• _Page extract_
Vice President of Somalia
- In office 3 September 1990 – 24 January 1991
- President: Siad Barre
- Preceded by: Muhammad Ali Samatar
- Succeeded by: Umar Arteh Ghalib

Personal details
- Born: 1939 Hargeisa, British Somaliland
- Died: 2005 (aged 65–66) London, England
- Party: Somali Revolutionary Socialist Party
- Children: 9
- Relatives: Amina Omar (Wife)

= Hawadle Madar =

Somalian politician (1936–2005)

Muhammad Hawadle Madar (Maxamed Xawaadle Madar, محمد حواضلي مذر , 1939–2005), also known as Hawadle Madar was the Vice President of Somalia from September 3, 1990, to January 24, 1991. A former member of the Somali Revolutionary Socialist Party, he was in office in the period leading up to the outbreak of the Somali Civil War. He was a member of the Sa'ad Musa sub-division of the Habr Awal Isaaq clan.

• _Dataset content_
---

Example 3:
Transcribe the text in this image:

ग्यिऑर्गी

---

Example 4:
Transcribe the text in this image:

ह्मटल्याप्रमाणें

• _Exercise_
Continue the article on Hawadle Madar, starting after its final sentence.

• _Response area_
==Biography==
Madar was born in 1939 in the northwestern town of Hargeisa, then a part of British Somaliland. Madar studied in the Soviet Union, where he received a Bachelor of Science in engineering. Madar held several ministerial positions in the Somali Democratic Republic. Between 1975 and 1981, Madar served as Minister of Public works, followed as the Minister of Communication and Post from 1981 to 1983. He also served as a Minister of Planning (1984–1986). Madar headed the economy committee of the People's Assembly. Then, he was elected as deputy speaker of the People's Assembly. On 3 September 1990, Madar appointed as Vice President of Somalia, a position he held until 24 January 1991, eventually succeeded he was replaced by Umar Arteh Ghalib.

==Death==
Madar died on January 9th. 2005 in High Barnet hospital, London, UK, due to prostate cancer. He was buried in Hargeisa, Somaliland.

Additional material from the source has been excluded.